Jornal: O POVO
Editoria: CIDADE
Assunto: Habitação – Revitalização do Centro
Data: 30/04/2009 – quinta-feira
Revitalização do Centro
220 imóveis prontos para moradia
Imóveis desabitados ou subutilizados são incluídos em plano para atrair moradores para o Centro da Cidade. O projeto deve orientar a habitação na área e dividir com a população a responsabilidade pela revitalização do bairro
Pelo menos 220 imóveis no Centro de Fortaleza já estão em condições de receber moradores em curto prazo. Outros 440 podem receber reformas ou novas construções habitacionais. A informação é do coordenador do Plano Habitacional de Reabilitação da Área Central de Fortaleza, Daniel Rodrigues. A Prefeitura quer dividir a responsabilidade na revitalização do Centro, com a população.
Segundo ele há ofertas para todas as faixas de poder aquisitivo, principalmente para quem ganha entre 3 e 10 salários mínimos. Para moradores de áreas de risco, a Prefeitura não tem novo plano.

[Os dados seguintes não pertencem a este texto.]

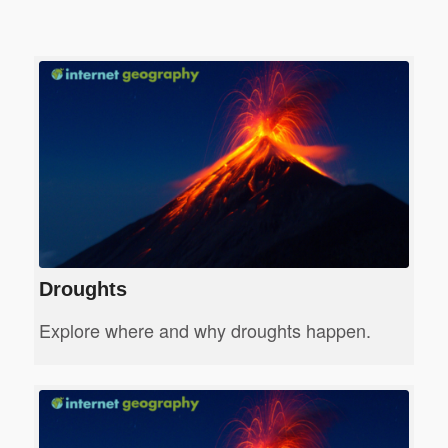
Droughts
Explore where and why droughts happen.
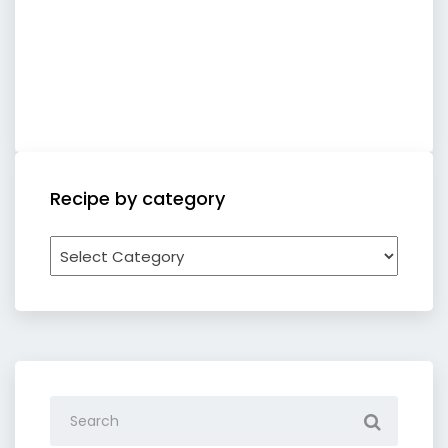
Recipe by category
Recipe
by
category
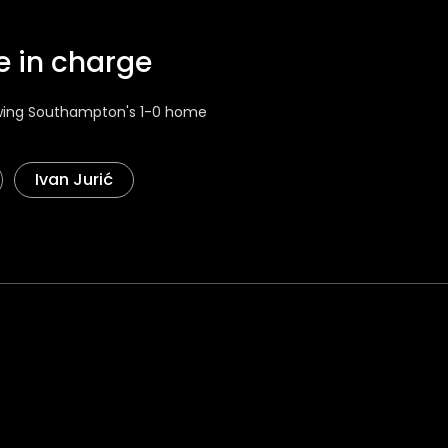
me in charge
lowing Southampton's 1-0 home
Ivan Jurić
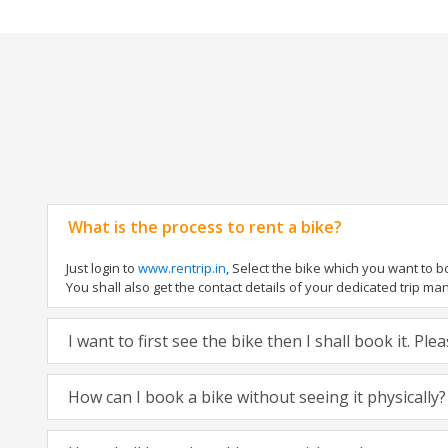
What is the process to rent a bike?
Just login to
www.rentrip.in
, Select the bike which you want to 
You shall also get the contact details of your dedicated trip mana
I want to first see the bike then I shall book it. Pl
How can I book a bike without seeing it physically?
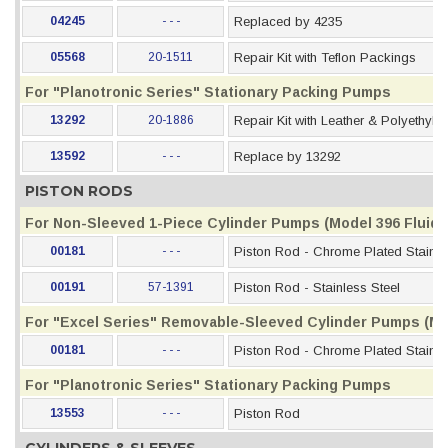
04245
- - -
Replaced by 4235
05568
20-1511
Repair Kit with Teflon Packings
For "Planotronic Series" Stationary Packing Pumps
13292
20-1886
Repair Kit with Leather & Polyethyl
13592
- - -
Replace by 13292
PISTON RODS
For Non-Sleeved 1-Piece Cylinder Pumps (Model 396 Fluid S
00181
- - -
Piston Rod - Chrome Plated Stainle
00191
57-1391
Piston Rod - Stainless Steel
For "Excel Series" Removable-Sleeved Cylinder Pumps (Mod
00181
- - -
Piston Rod - Chrome Plated Stainle
For "Planotronic Series" Stationary Packing Pumps
13553
- - -
Piston Rod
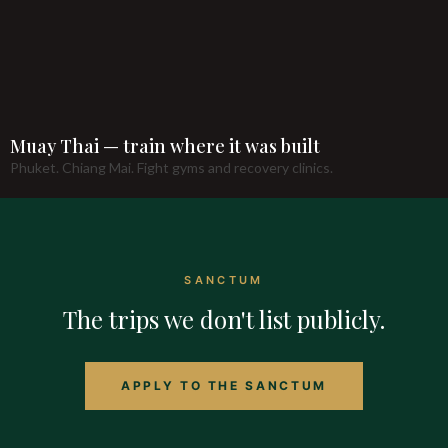
Muay Thai — train where it was built
Phuket. Chiang Mai. Fight gyms and recovery clinics.
SANCTUM
The trips we don't list publicly.
APPLY TO THE SANCTUM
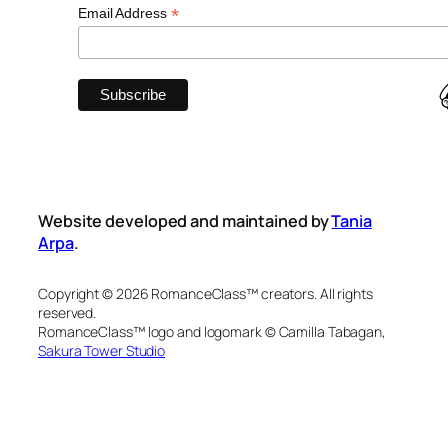
*
Email Address
Website developed and maintained by
Tania
Arpa
.
Copyright © 2026 RomanceClass™ creators. All rights
reserved.
RomanceClass™ logo and logomark © Camilla Tabagan,
Sakura Tower Studio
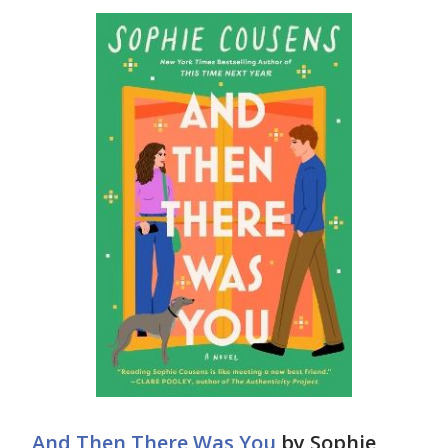
And Then There Was You
by Sophie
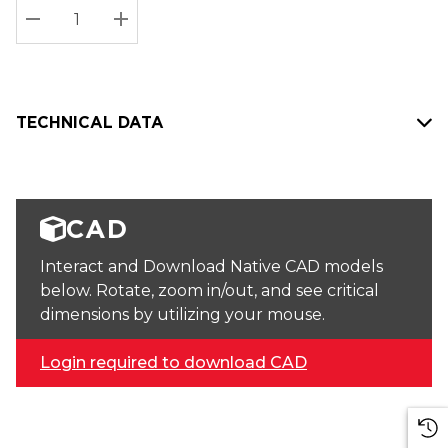
Stock:
Current
DECREASE QUANTITY:
INCREASE QUANTITY:
stock:
TECHNICAL DATA
CAD
Interact and Download Native CAD models
below. Rotate, zoom in/out, and see critical
dimensions by utilizing your mouse.
Login required to download CAD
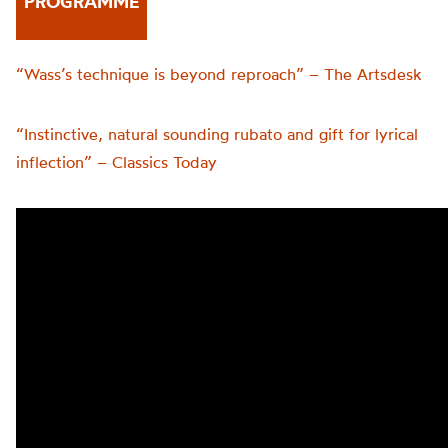
PROGRAMME
“Wass’s technique is beyond reproach” – The Artsdesk
“Instinctive, natural sounding rubato and gift for lyrical
inflection” – Classics Today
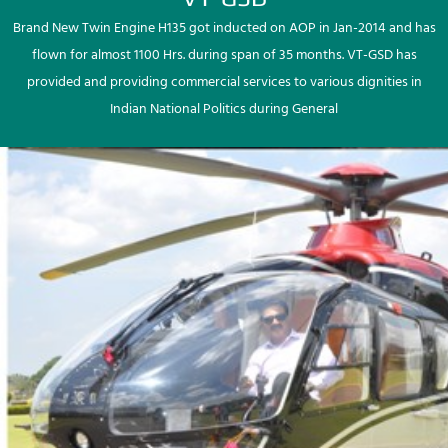
Brand New Twin Engine H135 got inducted on AOP in Jan-2014 and has
flown for almost 1100 Hrs. during span of 35 months. VT-GSD has
provided and providing commercial services to various dignities in
Indian National Politics during General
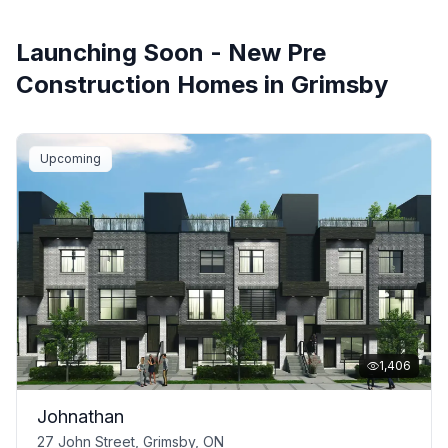
Launching Soon - New Pre
Construction Homes in
Grimsby
Upcoming
1,406
Johnathan
27 John Street, Grimsby, ON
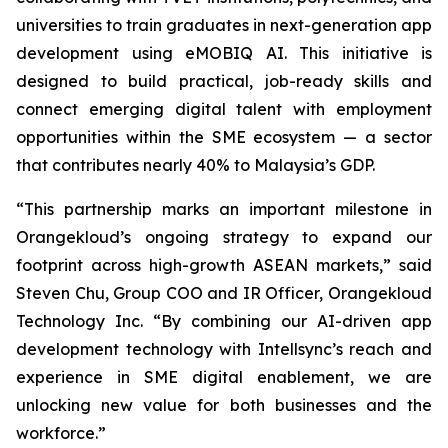
universities to train graduates in next-generation app
development using eMOBIQ AI. This initiative is
designed to build practical, job-ready skills and
connect emerging digital talent with employment
opportunities within the SME ecosystem — a sector
that contributes nearly 40% to Malaysia’s GDP.
“This partnership marks an important milestone in
Orangekloud’s ongoing strategy to expand our
footprint across high-growth ASEAN markets,” said
Steven Chu, Group COO and IR Officer, Orangekloud
Technology Inc. “By combining our AI-driven app
development technology with Intellsync’s reach and
experience in SME digital enablement, we are
unlocking new value for both businesses and the
workforce.”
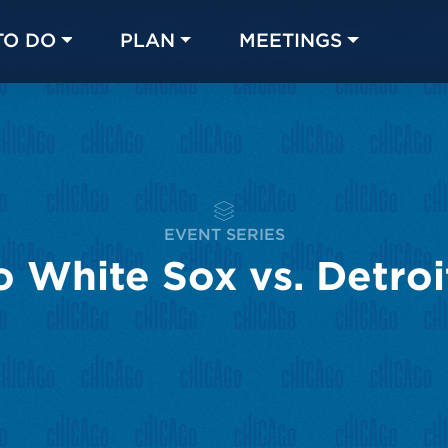
TO DO
PLAN
MEETINGS
Made with 
 in Chicago
EVENT SERIES
 White Sox vs. Detroi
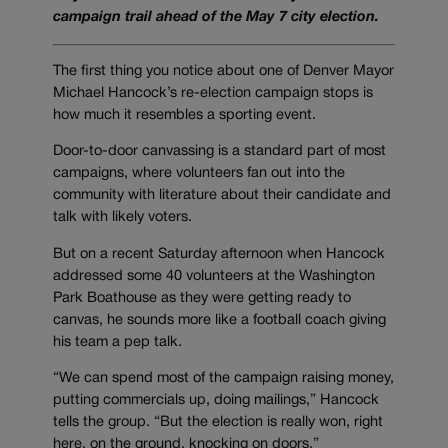
campaign trail ahead of the May 7 city election.
The first thing you notice about one of Denver Mayor
Michael Hancock’s re-election campaign stops is
how much it resembles a sporting event.
Door-to-door canvassing is a standard part of most
campaigns, where volunteers fan out into the
community with literature about their candidate and
talk with likely voters.
But on a recent Saturday afternoon when Hancock
addressed some 40 volunteers at the Washington
Park Boathouse as they were getting ready to
canvas, he sounds more like a football coach giving
his team a pep talk.
“We can spend most of the campaign raising money,
putting commercials up, doing mailings,” Hancock
tells the group. “But the election is really won, right
here, on the ground, knocking on doors.”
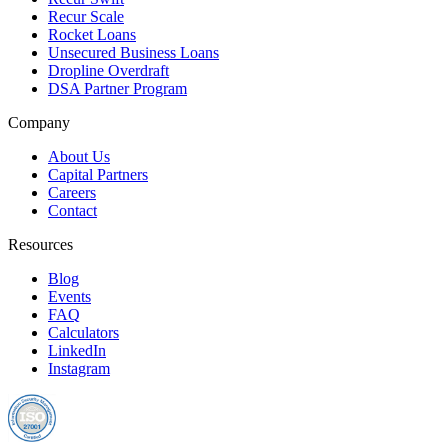
Recur Scale
Rocket Loans
Unsecured Business Loans
Dropline Overdraft
DSA Partner Program
Company
About Us
Capital Partners
Careers
Contact
Resources
Blog
Events
FAQ
Calculators
LinkedIn
Instagram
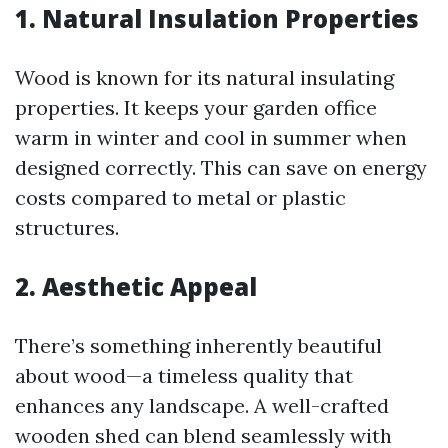
1. Natural Insulation Properties
Wood is known for its natural insulating
properties. It keeps your garden office
warm in winter and cool in summer when
designed correctly. This can save on energy
costs compared to metal or plastic
structures.
2. Aesthetic Appeal
There’s something inherently beautiful
about wood—a timeless quality that
enhances any landscape. A well-crafted
wooden shed can blend seamlessly with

Ontem foi apresentada a versão final do plano, no II Fórum do Centro, realizado pela Fundação de Desenvolvimento Habitacional de Fortaleza (Habitafor). Entre 1991 e 2000, o Centro perdeu 5.904 habitantes, segundo dados do Instituto Brasileiro de Geografia e Estatística (IBGE). Nesse período, segundo Daniel, a estrutura do bairro “melhorou ou pelo menos se manteve”. Os novos moradores podem usufruir da proximidade de serviços e comércio: transporte, equipamentos culturais, praças, policiamento, hospitais e escolas não faltam. Não é possível precisar a quantidade de pessoas que aproveitaria a oferta.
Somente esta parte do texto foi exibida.